** Start Record excerpts **

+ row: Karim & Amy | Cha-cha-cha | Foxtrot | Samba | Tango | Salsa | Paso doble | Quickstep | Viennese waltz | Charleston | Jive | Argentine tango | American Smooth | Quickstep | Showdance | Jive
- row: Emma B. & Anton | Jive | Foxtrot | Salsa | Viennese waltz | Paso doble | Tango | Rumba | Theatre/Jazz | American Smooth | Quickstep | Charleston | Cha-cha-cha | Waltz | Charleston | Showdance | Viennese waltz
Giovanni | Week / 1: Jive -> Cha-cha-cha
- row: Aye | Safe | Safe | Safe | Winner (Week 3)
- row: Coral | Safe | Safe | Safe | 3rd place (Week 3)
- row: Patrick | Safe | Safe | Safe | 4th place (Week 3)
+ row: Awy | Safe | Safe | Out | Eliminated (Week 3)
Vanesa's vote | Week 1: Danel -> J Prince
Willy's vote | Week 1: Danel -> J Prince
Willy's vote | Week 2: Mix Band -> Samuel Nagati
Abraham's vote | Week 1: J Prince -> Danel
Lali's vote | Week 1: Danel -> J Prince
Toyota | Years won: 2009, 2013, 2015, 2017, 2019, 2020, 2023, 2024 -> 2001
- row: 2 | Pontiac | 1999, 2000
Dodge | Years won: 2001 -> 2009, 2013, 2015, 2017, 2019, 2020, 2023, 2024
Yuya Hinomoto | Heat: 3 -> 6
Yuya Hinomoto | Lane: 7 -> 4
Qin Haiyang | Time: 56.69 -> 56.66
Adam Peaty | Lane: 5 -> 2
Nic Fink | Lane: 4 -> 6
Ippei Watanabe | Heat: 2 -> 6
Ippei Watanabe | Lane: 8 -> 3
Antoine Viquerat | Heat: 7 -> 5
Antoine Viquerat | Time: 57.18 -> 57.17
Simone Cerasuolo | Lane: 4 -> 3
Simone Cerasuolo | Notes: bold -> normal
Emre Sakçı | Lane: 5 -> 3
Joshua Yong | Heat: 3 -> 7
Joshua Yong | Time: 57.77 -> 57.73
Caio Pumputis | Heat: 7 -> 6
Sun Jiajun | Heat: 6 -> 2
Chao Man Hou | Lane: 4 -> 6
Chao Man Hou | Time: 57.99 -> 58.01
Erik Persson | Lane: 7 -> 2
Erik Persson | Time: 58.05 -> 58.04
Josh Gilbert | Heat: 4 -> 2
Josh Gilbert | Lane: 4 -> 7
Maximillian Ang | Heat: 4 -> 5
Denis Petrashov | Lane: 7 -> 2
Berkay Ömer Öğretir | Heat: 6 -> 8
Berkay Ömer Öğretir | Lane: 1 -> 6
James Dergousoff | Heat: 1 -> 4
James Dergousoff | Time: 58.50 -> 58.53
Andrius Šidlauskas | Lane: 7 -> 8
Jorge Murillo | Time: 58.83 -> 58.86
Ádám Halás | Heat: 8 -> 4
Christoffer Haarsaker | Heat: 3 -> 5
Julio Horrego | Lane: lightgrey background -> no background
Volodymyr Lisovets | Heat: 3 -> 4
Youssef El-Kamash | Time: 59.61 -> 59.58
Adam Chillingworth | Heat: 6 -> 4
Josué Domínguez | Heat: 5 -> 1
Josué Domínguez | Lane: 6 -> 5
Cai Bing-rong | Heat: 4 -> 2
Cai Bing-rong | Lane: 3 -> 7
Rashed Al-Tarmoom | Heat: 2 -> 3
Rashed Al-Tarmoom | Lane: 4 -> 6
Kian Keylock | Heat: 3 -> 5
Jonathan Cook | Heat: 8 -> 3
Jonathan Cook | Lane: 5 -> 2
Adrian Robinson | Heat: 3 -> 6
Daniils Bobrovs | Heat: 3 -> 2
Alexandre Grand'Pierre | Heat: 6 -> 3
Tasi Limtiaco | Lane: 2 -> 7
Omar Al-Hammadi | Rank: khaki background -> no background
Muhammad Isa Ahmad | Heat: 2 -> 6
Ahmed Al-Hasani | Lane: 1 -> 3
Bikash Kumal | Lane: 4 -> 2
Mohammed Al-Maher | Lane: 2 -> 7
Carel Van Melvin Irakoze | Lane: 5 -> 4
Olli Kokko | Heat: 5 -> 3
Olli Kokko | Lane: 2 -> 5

** End Record excerpts **

_Set task_
Render every line of the records above as a JSON array of strings, one string per line, with blank lines omitted.

_Exercise result_
[
  "+ row: Karim & Amy | Cha-cha-cha | Foxtrot | Samba | Tango | Salsa | Paso doble | Quickstep | Viennese waltz | Charleston | Jive | Argentine tango | American Smooth | Quickstep | Showdance | Jive",
  "- row: Emma B. & Anton | Jive | Foxtrot | Salsa | Viennese waltz | Paso doble | Tango | Rumba | Theatre/Jazz | American Smooth | Quickstep | Charleston | Cha-cha-cha | Waltz | Charleston | Showdance | Viennese waltz",
  "Giovanni | Week / 1: Jive -> Cha-cha-cha",
  "- row: Aye | Safe | Safe | Safe | Winner (Week 3)",
  "- row: Coral | Safe | Safe | Safe | 3rd place (Week 3)",
  "- row: Patrick | Safe | Safe | Safe | 4th place (Week 3)",
  "+ row: Awy | Safe | Safe | Out | Eliminated (Week 3)",
  "Vanesa's vote | Week 1: Danel -> J Prince",
  "Willy's vote | Week 1: Danel -> J Prince",
  "Willy's vote | Week 2: Mix Band -> Samuel Nagati",
  "Abraham's vote | Week 1: J Prince -> Danel",
  "Lali's vote | Week 1: Danel -> J Prince",
  "Toyota | Years won: 2009, 2013, 2015, 2017, 2019, 2020, 2023, 2024 -> 2001",
  "- row: 2 | Pontiac | 1999, 2000",
  "Dodge | Years won: 2001 -> 2009, 2013, 2015, 2017, 2019, 2020, 2023, 2024",
  "Yuya Hinomoto | Heat: 3 -> 6",
  "Yuya Hinomoto | Lane: 7 -> 4",
  "Qin Haiyang | Time: 56.69 -> 56.66",
  "Adam Peaty | Lane: 5 -> 2",
  "Nic Fink | Lane: 4 -> 6",
  "Ippei Watanabe | Heat: 2 -> 6",
  "Ippei Watanabe | Lane: 8 -> 3",
  "Antoine Viquerat | Heat: 7 -> 5",
  "Antoine Viquerat | Time: 57.18 -> 57.17",
  "Simone Cerasuolo | Lane: 4 -> 3",
  "Simone Cerasuolo | Notes: bold -> normal",
  "Emre Sakçı | Lane: 5 -> 3",
  "Joshua Yong | Heat: 3 -> 7",
  "Joshua Yong | Time: 57.77 -> 57.73",
  "Caio Pumputis | Heat: 7 -> 6",
  "Sun Jiajun | Heat: 6 -> 2",
  "Chao Man Hou | Lane: 4 -> 6",
  "Chao Man Hou | Time: 57.99 -> 58.01",
  "Erik Persson | Lane: 7 -> 2",
  "Erik Persson | Time: 58.05 -> 58.04",
  "Josh Gilbert | Heat: 4 -> 2",
  "Josh Gilbert | Lane: 4 -> 7",
  "Maximillian Ang | Heat: 4 -> 5",
  "Denis Petrashov | Lane: 7 -> 2",
  "Berkay Ömer Öğretir | Heat: 6 -> 8",
  "Berkay Ömer Öğretir | Lane: 1 -> 6",
  "James Dergousoff | Heat: 1 -> 4",
  "James Dergousoff | Time: 58.50 -> 58.53",
  "Andrius Šidlauskas | Lane: 7 -> 8",
  "Jorge Murillo | Time: 58.83 -> 58.86",
  "Ádám Halás | Heat: 8 -> 4",
  "Christoffer Haarsaker | Heat: 3 -> 5",
  "Julio Horrego | Lane: lightgrey background -> no background",
  "Volodymyr Lisovets | Heat: 3 -> 4",
  "Youssef El-Kamash | Time: 59.61 -> 59.58",
  "Adam Chillingworth | Heat: 6 -> 4",
  "Josué Domínguez | Heat: 5 -> 1",
  "Josué Domínguez | Lane: 6 -> 5",
  "Cai Bing-rong | Heat: 4 -> 2",
  "Cai Bing-rong | Lane: 3 -> 7",
  "Rashed Al-Tarmoom | Heat: 2 -> 3",
  "Rashed Al-Tarmoom | Lane: 4 -> 6",
  "Kian Keylock | Heat: 3 -> 5",
  "Jonathan Cook | Heat: 8 -> 3",
  "Jonathan Cook | Lane: 5 -> 2",
  "Adrian Robinson | Heat: 3 -> 6",
  "Daniils Bobrovs | Heat: 3 -> 2",
  "Alexandre Grand'Pierre | Heat: 6 -> 3",
  "Tasi Limtiaco | Lane: 2 -> 7",
  "Omar Al-Hammadi | Rank: khaki background -> no background",
  "Muhammad Isa Ahmad | Heat: 2 -> 6",
  "Ahmed Al-Hasani | Lane: 1 -> 3",
  "Bikash Kumal | Lane: 4 -> 2",
  "Mohammed Al-Maher | Lane: 2 -> 7",
  "Carel Van Melvin Irakoze | Lane: 5 -> 4",
  "Olli Kokko | Heat: 5 -> 3",
  "Olli Kokko | Lane: 2 -> 5"
]